Cet hiver, elle va transformer la grange attenante à sa maison en atelier de transformation. « Pour le thé vert, il faut empêcher les feuilles de s’oxyder, soit au wok — la méthode chinoise —, soit à la vapeur — la méthode japonaise —, celle que j’ai retenue. Je suis allée au Japon au printemps dernier pour me former et je dois y retourner. »
Elle souhaite que son expérience serve d’exemple pour que d’autres femmes empruntent le chemin vers l’agriculture.
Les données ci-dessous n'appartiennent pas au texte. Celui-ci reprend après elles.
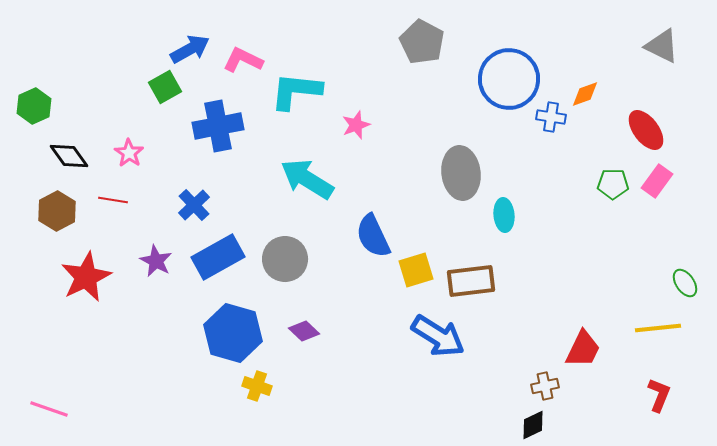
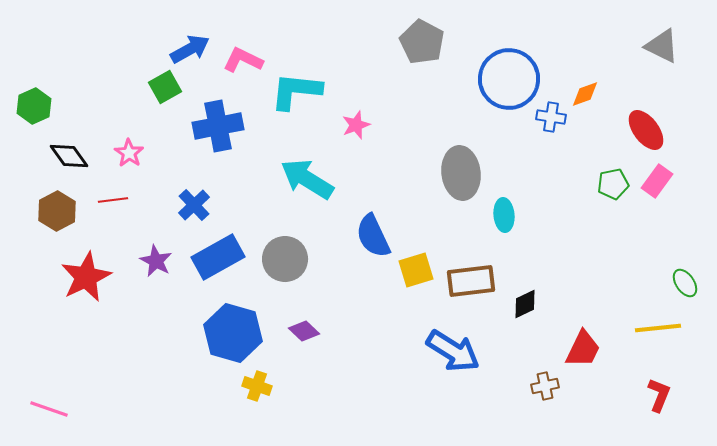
green pentagon at (613, 184): rotated 12 degrees counterclockwise
red line at (113, 200): rotated 16 degrees counterclockwise
blue arrow at (438, 336): moved 15 px right, 15 px down
black diamond at (533, 425): moved 8 px left, 121 px up
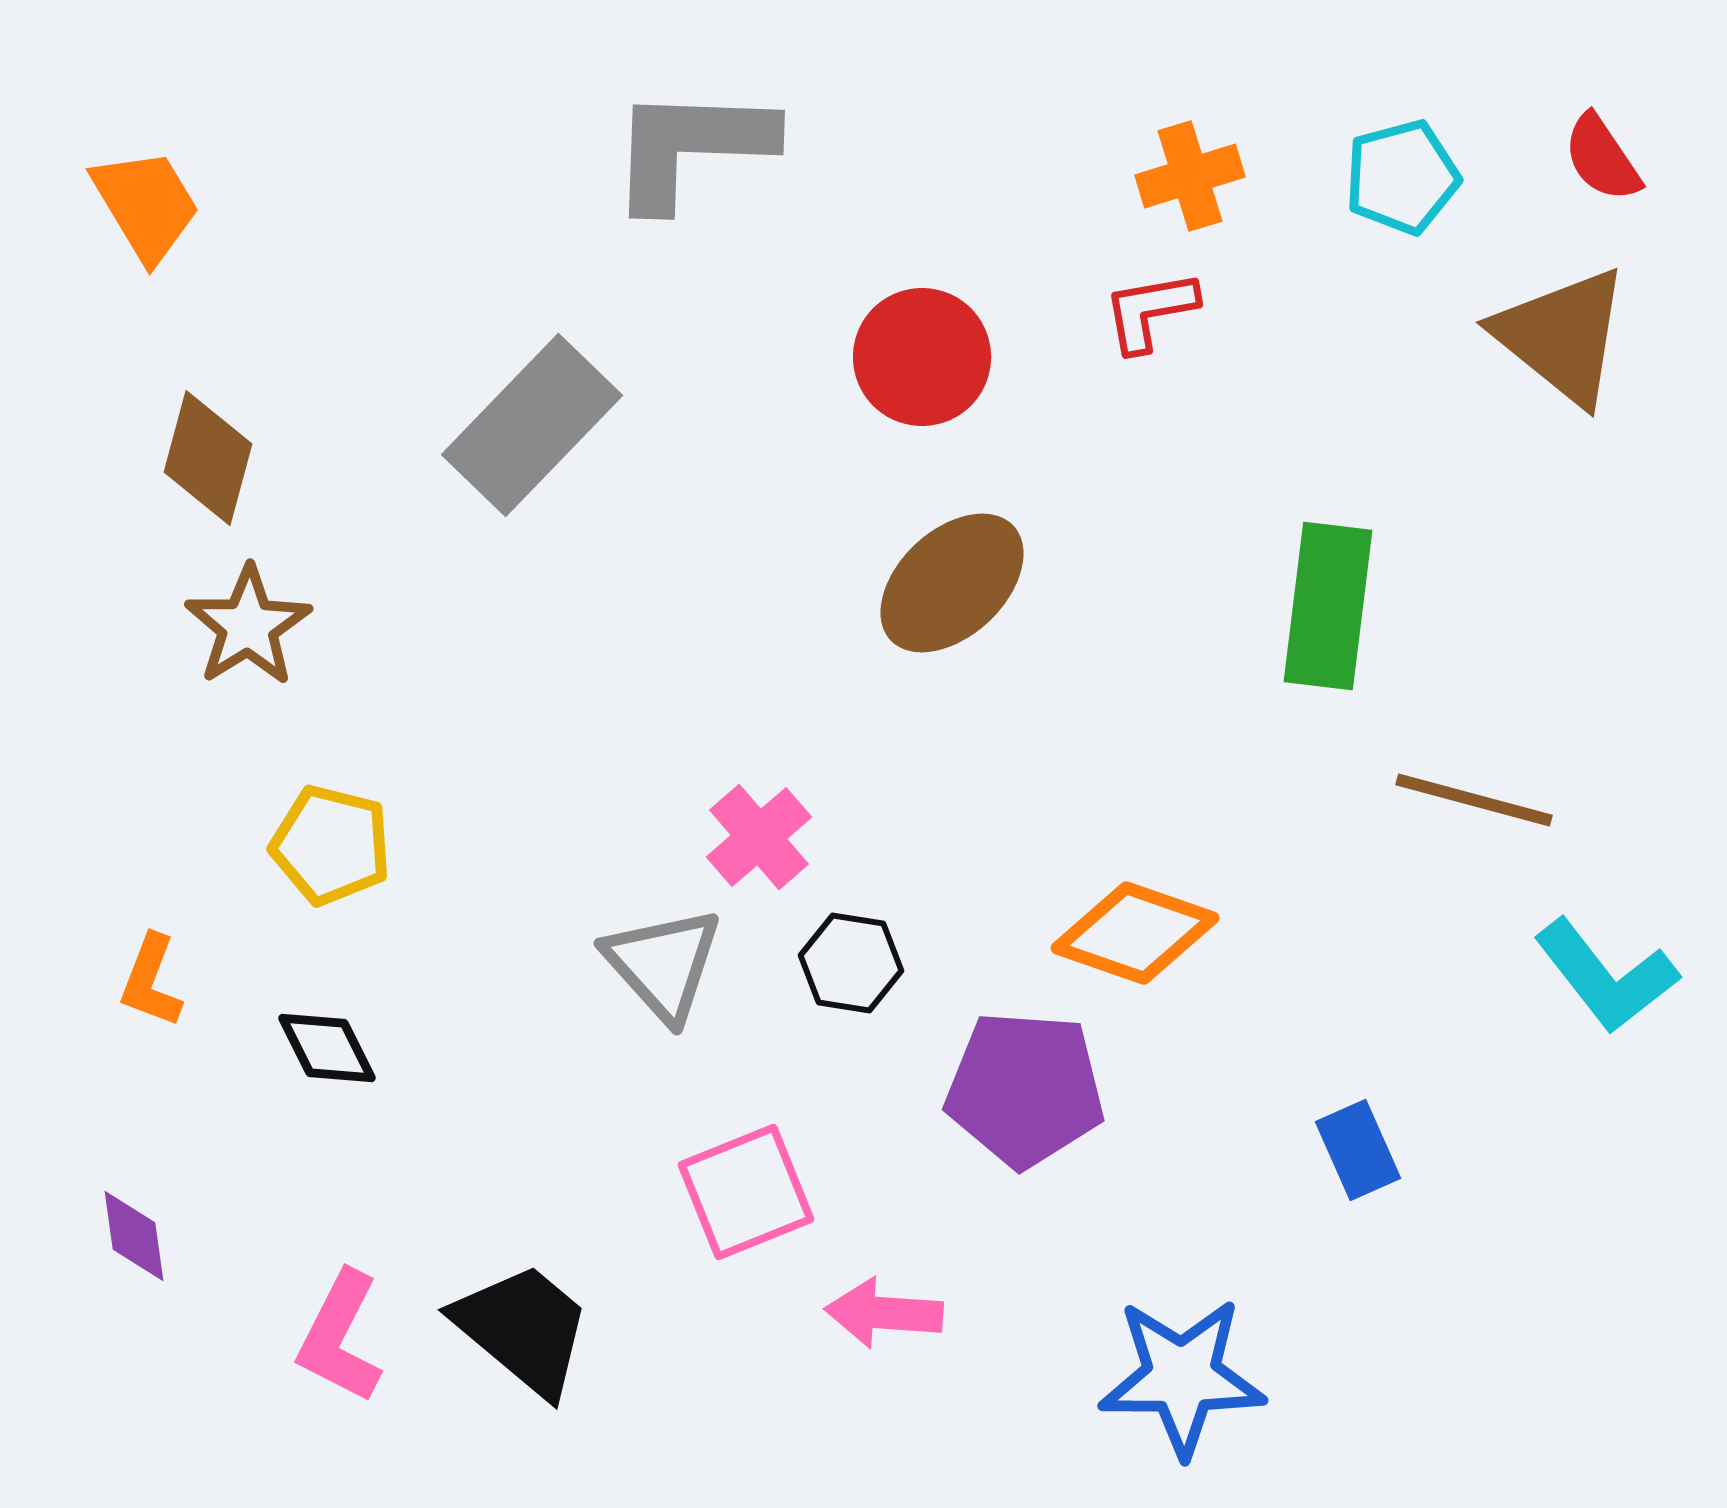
Optimiste, elle désigne une ferme sur l’autre versant de la vallée : « Là-bas, ce sont deux femmes qui reprennent l’exploitation. »
Les femmes dans l’agriculture
Les femmes représentent 1/4 des chefs d’exploitation en France et 30 % des actifs permanents agricoles. Elles gagnent peu à peu en visibilité, automobile elles ont toujours été présentes en agriculture mais invisibilisées derrière des hommes, qui seuls avaient le titre d’agriculteur aux yeux des administrations.
Aujourd’hui, elles sont de plus en plus nombreuses à se lancer en tant que cheffe d’exploitation — 62 % des femmes travaillant dans l’agriculture sont à la tête de leur ferme — mais restent victimes de stéréotypes de style qui constituent autant de freins pour leur réussite dans le monde agricole.
La parité n’est pas encore au rendez-vous : au Pays basque, elles représentaient 25 % des nouvelles installations en 2010 contre 38 % à l’heure actuelle. Une nette amélioration qui demeure loin des 50 % nécessaires. Sur les dix théiculteurs qui se sont lancés au même second au Pays basque, elles sont seulement deux femmes.